* [Given information]
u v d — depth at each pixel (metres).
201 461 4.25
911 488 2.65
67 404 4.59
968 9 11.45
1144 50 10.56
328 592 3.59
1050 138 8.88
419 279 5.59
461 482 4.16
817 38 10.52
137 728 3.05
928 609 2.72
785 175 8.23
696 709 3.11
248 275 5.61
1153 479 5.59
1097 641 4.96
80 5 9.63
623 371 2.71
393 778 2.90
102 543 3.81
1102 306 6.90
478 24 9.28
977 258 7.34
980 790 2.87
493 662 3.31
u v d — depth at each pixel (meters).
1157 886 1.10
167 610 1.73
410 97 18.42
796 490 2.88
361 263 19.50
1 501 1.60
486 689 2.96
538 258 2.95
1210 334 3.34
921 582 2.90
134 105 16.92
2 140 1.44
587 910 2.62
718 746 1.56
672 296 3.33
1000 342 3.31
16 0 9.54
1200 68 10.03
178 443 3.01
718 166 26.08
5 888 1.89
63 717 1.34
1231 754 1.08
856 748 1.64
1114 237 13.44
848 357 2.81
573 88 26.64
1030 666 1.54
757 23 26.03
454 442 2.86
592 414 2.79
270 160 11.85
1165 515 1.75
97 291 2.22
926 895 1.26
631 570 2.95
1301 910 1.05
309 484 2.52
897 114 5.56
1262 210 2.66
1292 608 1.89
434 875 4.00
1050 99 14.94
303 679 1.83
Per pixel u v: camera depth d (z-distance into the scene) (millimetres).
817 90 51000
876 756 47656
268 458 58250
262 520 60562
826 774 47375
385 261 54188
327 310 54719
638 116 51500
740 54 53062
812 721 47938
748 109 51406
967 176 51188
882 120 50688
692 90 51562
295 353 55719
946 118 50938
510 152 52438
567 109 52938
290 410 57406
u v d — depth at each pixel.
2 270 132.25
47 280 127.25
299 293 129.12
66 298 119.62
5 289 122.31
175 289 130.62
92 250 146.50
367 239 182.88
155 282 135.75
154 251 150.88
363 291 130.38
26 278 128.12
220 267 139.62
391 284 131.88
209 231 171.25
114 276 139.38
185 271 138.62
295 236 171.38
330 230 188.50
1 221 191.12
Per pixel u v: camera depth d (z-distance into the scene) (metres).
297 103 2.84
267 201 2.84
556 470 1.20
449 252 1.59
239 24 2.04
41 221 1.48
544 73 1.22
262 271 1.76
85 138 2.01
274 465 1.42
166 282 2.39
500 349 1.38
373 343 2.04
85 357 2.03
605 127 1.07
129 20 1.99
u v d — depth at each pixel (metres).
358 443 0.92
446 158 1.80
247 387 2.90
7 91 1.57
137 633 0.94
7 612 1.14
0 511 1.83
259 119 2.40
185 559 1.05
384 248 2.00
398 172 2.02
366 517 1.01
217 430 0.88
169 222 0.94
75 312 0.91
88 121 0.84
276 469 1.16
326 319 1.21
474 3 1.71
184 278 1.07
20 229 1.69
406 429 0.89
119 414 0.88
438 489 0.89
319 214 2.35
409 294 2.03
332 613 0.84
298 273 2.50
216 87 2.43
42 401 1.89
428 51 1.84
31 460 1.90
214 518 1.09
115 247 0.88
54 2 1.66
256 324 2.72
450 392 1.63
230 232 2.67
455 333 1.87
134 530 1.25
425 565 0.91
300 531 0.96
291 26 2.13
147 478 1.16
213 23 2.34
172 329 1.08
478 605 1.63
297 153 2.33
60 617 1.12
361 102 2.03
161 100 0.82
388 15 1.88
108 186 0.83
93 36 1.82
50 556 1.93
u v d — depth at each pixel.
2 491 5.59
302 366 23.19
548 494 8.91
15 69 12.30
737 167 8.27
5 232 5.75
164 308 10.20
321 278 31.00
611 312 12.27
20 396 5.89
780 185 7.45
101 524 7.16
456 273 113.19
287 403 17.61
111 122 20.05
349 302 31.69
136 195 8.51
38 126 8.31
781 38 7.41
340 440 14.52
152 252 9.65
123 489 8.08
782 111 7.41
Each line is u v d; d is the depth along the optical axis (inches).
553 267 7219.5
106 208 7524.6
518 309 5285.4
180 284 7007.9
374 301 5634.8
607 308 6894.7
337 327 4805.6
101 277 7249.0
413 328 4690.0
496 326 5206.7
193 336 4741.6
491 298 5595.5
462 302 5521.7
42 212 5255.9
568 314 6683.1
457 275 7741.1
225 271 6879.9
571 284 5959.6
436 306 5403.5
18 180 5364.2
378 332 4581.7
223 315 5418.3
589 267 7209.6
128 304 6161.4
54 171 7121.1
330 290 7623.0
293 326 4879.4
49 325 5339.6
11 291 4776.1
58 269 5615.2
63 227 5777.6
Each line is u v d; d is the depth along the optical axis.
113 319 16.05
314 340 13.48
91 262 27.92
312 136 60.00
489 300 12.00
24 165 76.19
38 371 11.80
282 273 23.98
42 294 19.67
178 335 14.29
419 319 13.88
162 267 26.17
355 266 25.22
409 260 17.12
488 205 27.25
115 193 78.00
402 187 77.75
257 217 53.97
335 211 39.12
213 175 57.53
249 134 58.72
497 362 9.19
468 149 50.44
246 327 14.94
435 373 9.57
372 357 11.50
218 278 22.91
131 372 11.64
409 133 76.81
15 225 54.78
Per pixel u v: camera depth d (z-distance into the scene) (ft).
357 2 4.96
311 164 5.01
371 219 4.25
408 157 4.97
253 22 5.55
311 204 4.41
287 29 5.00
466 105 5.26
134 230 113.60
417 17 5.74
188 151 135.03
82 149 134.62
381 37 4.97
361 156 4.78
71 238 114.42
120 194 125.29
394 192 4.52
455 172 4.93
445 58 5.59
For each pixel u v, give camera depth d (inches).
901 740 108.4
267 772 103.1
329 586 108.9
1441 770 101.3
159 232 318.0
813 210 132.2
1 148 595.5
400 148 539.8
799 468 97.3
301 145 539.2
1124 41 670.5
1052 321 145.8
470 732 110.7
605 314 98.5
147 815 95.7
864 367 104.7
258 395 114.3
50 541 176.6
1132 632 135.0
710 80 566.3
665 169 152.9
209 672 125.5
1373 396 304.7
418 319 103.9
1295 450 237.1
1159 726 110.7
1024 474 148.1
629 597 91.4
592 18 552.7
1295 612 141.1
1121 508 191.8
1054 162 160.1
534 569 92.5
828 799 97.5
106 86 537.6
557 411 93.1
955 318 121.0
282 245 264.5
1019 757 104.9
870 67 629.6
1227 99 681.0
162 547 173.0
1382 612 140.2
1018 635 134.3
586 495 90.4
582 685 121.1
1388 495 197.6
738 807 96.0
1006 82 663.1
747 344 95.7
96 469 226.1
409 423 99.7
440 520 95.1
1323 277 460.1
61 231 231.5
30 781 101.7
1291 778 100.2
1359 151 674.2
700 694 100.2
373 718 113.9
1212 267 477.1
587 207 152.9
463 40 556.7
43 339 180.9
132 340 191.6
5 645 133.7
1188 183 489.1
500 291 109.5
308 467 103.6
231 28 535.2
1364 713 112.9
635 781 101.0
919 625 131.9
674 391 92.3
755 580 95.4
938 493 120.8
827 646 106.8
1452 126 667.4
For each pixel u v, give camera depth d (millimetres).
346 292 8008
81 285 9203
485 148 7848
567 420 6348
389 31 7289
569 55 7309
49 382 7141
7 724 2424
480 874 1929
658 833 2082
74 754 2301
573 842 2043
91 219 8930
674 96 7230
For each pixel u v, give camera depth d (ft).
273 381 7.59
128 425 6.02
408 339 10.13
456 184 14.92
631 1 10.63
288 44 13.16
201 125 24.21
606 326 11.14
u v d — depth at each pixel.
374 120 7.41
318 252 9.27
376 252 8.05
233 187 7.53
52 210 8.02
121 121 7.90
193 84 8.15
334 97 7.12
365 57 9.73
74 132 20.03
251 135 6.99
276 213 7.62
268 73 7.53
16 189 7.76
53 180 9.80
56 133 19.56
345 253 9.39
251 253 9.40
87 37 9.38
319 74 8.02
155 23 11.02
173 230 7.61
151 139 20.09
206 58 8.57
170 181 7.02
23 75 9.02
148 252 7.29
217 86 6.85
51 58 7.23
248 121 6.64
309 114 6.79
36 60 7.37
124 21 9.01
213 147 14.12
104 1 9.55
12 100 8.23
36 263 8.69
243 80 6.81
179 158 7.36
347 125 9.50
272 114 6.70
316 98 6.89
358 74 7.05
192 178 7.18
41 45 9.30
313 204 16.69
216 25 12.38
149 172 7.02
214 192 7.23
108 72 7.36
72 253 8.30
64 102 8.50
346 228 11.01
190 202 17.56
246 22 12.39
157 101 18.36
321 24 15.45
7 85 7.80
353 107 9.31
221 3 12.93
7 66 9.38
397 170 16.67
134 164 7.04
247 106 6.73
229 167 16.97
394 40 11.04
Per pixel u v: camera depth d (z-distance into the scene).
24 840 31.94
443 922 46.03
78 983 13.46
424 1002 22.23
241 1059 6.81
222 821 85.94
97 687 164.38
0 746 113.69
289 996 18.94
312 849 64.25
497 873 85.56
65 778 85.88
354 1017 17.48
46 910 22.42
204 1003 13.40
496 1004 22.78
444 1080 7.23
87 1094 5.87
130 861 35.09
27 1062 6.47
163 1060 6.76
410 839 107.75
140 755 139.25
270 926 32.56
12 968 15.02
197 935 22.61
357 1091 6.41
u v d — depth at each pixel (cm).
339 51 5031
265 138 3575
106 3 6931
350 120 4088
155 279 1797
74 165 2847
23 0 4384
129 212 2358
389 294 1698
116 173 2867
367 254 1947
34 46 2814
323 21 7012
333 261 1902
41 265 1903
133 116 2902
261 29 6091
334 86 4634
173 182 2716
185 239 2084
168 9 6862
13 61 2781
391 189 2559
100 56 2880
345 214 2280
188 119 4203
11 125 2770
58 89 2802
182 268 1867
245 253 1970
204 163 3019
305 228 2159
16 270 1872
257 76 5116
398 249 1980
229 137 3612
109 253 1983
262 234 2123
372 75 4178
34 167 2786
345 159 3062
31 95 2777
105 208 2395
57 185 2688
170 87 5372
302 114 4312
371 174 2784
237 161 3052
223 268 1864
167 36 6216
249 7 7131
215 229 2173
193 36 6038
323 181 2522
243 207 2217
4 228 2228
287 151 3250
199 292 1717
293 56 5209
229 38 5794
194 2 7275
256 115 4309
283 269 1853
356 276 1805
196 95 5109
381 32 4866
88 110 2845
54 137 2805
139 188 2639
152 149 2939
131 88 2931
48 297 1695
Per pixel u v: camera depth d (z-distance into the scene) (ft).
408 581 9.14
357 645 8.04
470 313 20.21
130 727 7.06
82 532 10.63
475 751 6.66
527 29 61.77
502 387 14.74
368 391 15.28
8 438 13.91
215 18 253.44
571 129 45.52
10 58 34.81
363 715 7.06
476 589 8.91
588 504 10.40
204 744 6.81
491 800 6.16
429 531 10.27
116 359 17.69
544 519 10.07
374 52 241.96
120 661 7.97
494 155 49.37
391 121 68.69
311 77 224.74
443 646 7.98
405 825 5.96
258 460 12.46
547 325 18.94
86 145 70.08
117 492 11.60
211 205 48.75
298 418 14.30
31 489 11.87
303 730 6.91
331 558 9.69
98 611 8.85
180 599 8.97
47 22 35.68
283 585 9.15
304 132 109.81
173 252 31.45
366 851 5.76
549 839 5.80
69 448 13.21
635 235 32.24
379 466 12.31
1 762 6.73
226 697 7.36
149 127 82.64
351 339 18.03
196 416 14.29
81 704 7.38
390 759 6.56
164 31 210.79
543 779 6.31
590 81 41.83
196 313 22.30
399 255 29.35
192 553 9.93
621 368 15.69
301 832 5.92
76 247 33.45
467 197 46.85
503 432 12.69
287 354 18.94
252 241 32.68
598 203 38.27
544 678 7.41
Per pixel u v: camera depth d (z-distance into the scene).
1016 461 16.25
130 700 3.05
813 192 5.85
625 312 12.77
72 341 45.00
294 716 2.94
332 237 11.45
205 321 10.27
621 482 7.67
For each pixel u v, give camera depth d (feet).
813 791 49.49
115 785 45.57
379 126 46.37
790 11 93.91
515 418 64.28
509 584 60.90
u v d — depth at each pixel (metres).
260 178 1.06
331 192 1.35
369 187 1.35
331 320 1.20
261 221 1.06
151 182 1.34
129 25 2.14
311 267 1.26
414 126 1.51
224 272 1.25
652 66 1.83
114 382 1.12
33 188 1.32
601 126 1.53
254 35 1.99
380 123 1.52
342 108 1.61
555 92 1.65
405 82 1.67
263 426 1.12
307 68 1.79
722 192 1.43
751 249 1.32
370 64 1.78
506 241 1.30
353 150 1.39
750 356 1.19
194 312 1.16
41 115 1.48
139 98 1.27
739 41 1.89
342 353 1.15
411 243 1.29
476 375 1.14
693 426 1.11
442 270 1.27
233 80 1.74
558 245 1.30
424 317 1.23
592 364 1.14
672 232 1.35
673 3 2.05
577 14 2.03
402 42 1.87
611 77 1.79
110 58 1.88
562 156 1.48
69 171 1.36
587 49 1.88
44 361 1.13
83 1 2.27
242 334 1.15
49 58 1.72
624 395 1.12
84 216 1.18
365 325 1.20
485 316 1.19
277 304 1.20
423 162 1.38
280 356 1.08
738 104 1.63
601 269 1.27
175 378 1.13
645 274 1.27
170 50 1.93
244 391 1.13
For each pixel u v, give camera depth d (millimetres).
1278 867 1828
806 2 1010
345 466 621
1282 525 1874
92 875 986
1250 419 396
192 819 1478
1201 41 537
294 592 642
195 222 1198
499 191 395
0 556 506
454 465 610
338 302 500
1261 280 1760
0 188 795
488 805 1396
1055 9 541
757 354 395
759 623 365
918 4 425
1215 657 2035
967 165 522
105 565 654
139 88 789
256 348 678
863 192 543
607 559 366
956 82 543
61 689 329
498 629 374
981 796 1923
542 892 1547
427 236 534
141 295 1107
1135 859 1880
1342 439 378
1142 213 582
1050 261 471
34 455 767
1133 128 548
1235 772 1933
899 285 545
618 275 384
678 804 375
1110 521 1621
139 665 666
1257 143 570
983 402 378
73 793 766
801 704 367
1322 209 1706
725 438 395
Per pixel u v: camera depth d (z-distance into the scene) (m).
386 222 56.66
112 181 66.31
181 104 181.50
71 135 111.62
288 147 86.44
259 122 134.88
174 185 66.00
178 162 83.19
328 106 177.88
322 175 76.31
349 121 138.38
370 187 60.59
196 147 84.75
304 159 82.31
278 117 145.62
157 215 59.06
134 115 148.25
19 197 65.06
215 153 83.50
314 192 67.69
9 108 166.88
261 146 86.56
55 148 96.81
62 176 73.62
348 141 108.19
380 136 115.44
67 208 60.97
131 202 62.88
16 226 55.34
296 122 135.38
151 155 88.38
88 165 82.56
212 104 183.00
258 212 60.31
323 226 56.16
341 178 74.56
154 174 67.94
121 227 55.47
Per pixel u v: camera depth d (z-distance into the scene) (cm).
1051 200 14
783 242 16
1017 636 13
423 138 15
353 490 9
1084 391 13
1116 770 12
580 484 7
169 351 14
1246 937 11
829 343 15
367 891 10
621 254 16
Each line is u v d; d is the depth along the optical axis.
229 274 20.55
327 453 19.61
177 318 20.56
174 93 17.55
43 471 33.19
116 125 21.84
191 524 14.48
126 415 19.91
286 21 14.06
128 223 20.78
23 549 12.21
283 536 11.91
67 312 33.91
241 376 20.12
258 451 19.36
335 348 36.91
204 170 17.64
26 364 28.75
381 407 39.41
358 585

* [Exercise brief] Your answer should consist of the lines from the line with "316 98 6.89" to the line with "270 926 32.56" above, repeated exactly, both ends included.

* [Reply to the exercise]
316 98 6.89
358 74 7.05
192 178 7.18
41 45 9.30
313 204 16.69
216 25 12.38
149 172 7.02
214 192 7.23
108 72 7.36
72 253 8.30
64 102 8.50
346 228 11.01
190 202 17.56
246 22 12.39
157 101 18.36
321 24 15.45
7 85 7.80
353 107 9.31
221 3 12.93
7 66 9.38
397 170 16.67
134 164 7.04
247 106 6.73
229 167 16.97
394 40 11.04
Per pixel u v: camera depth d (z-distance into the scene).
24 840 31.94
443 922 46.03
78 983 13.46
424 1002 22.23
241 1059 6.81
222 821 85.94
97 687 164.38
0 746 113.69
289 996 18.94
312 849 64.25
497 873 85.56
65 778 85.88
354 1017 17.48
46 910 22.42
204 1003 13.40
496 1004 22.78
444 1080 7.23
87 1094 5.87
130 861 35.09
27 1062 6.47
163 1060 6.76
410 839 107.75
140 755 139.25
270 926 32.56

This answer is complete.